Final Strategic Verdict
AI financial modeling in Excel is perfect for people who already use Excel and want to build, analyze, explain, and review models faster.
It is especially useful for budgeting, forecasting, variance analysis, three-statement modeling, DCF valuation, cash flow planning, dashboard creation, and management commentary.
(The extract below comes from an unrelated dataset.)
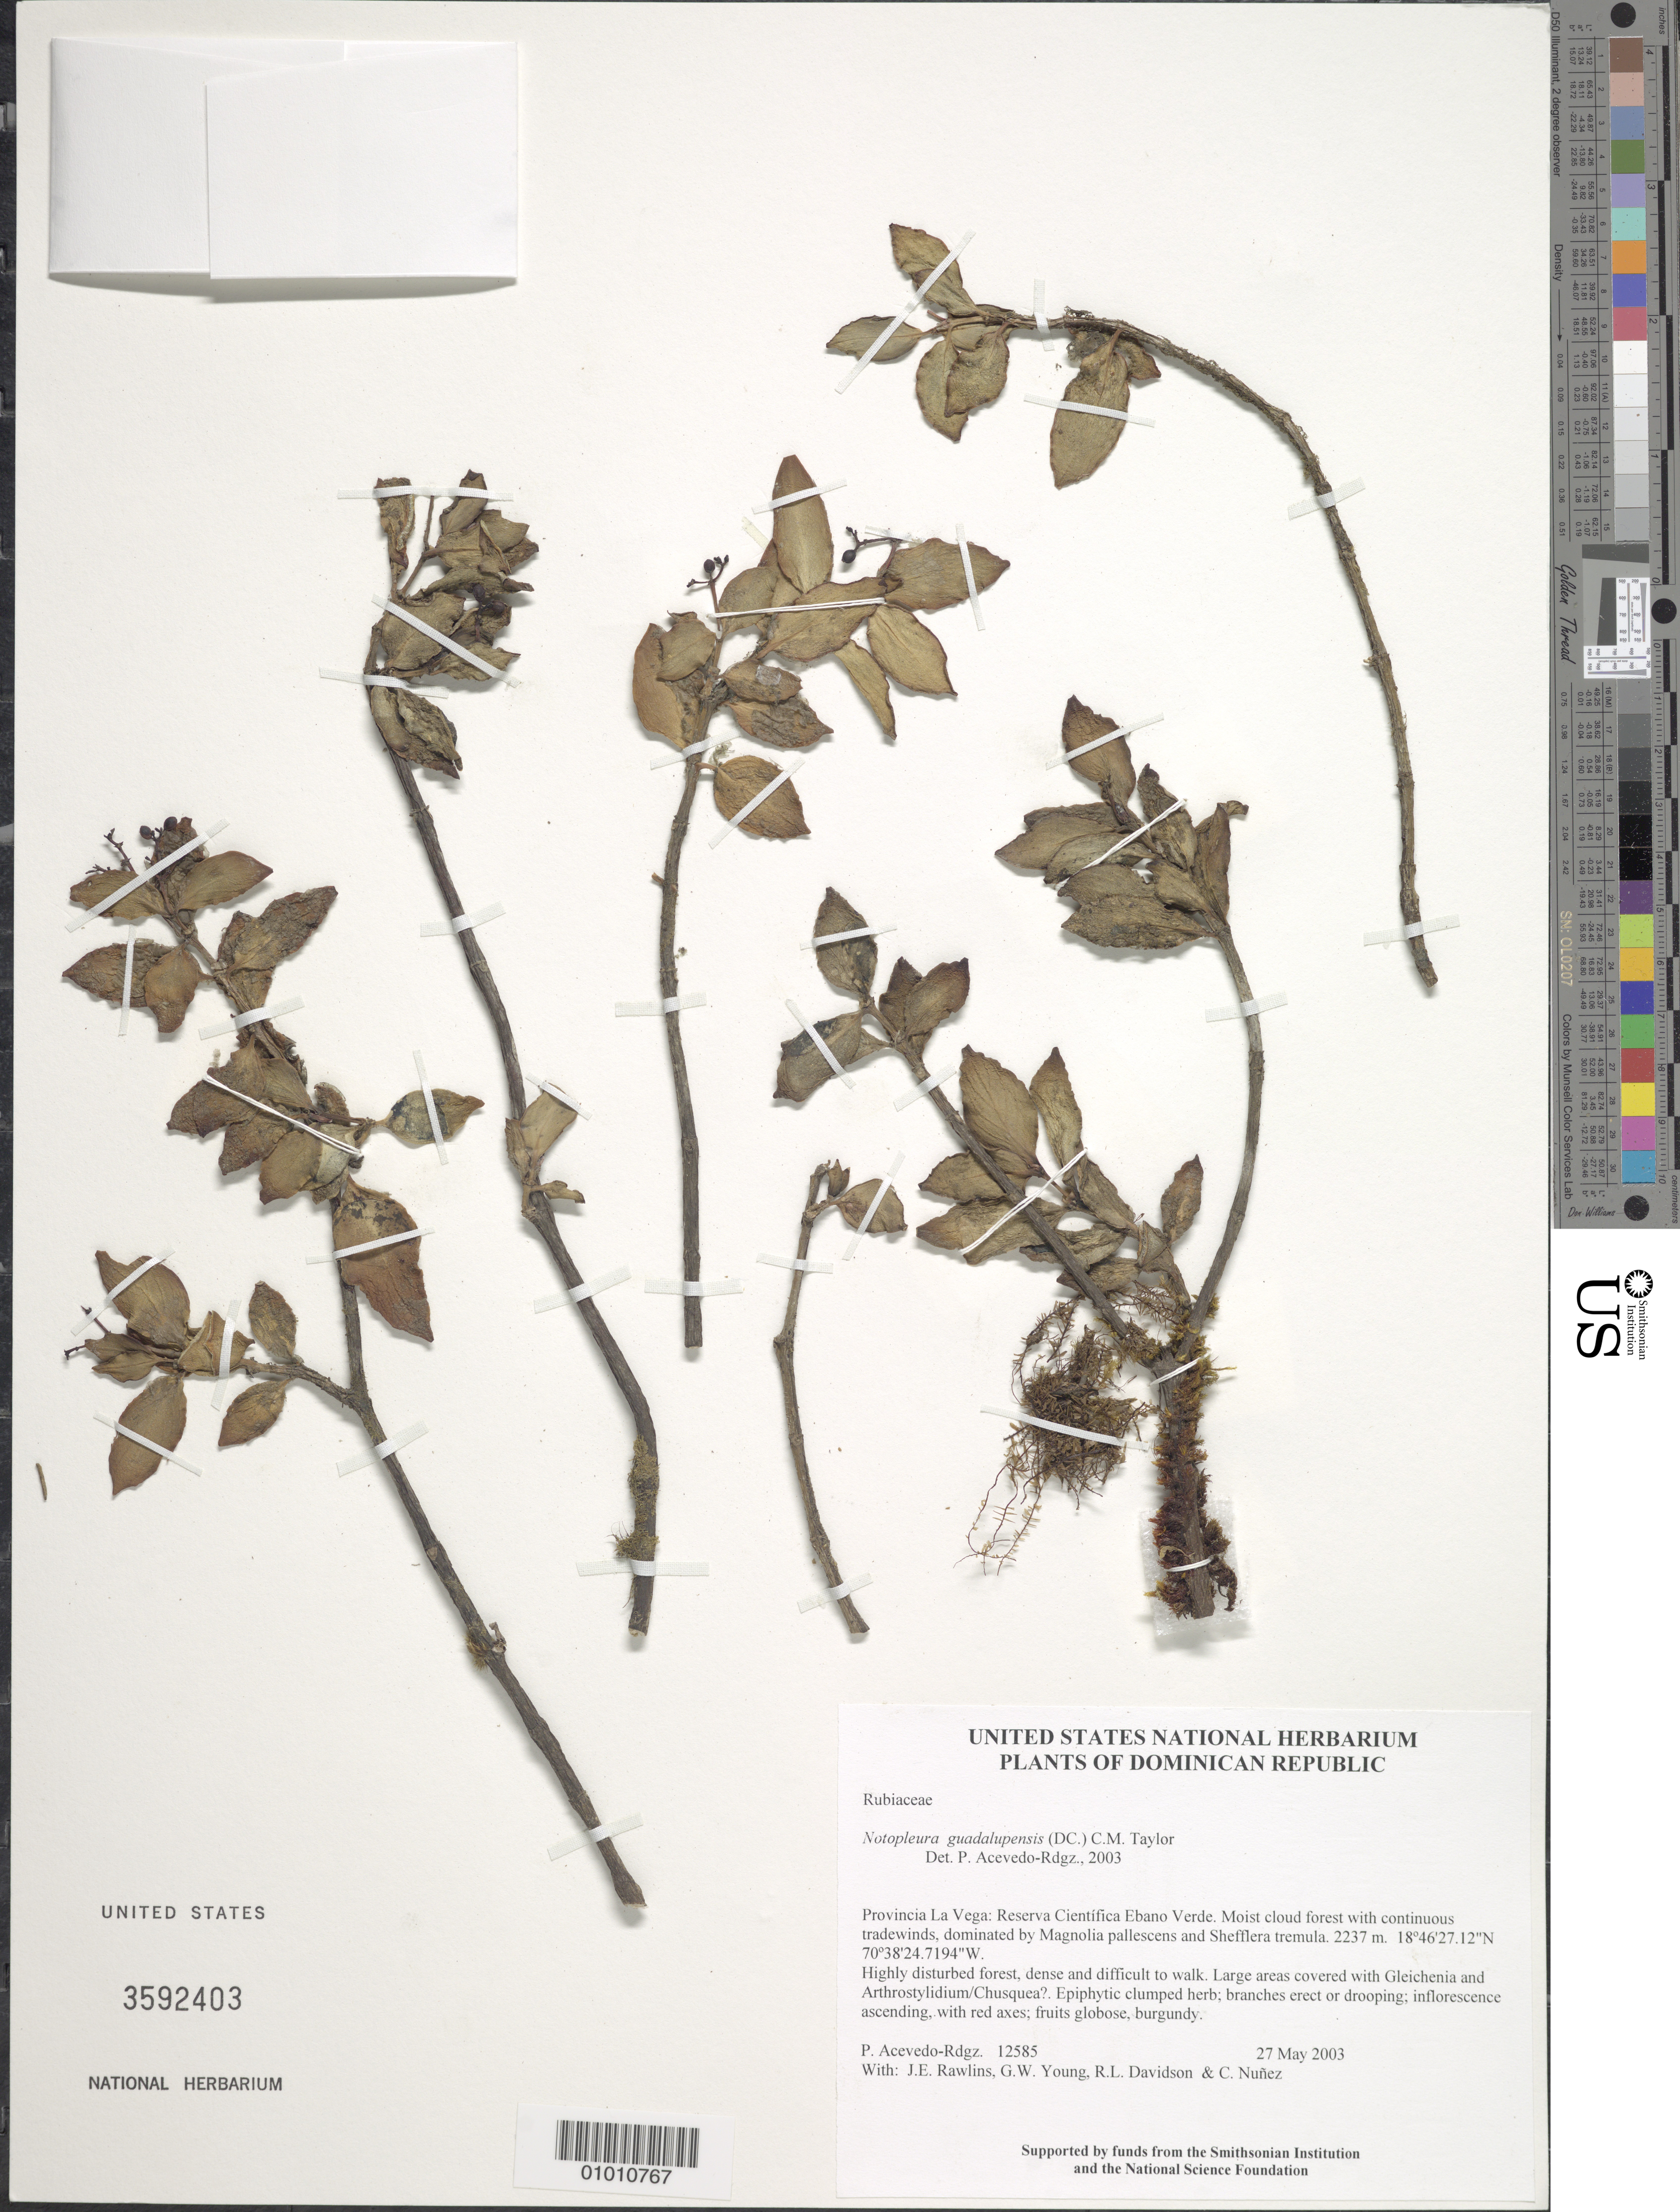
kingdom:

Microsoft Excel with Copilot is the best fit for finance teams that want AI inside the spreadsheet environment. ChatGPT is excellent as a companion for explaining model logic, drafting formulas, checking assumptions, and writing summaries. Google Sheets with Gemini is better for teams already using Google Workspace. Rows is useful for lighter AI spreadsheet workflows and connected reporting.
Avoid treating AI as a finance expert that cannot be questioned.
The best setup is human-led and AI-assisted. You define the business question, source the data, set the assumptions, check the formulas, review the outputs, and use AI to accelerate the work.
That is where AI financial modeling in Excel becomes valuable: not because it replaces judgment, but because it helps good judgment move faster.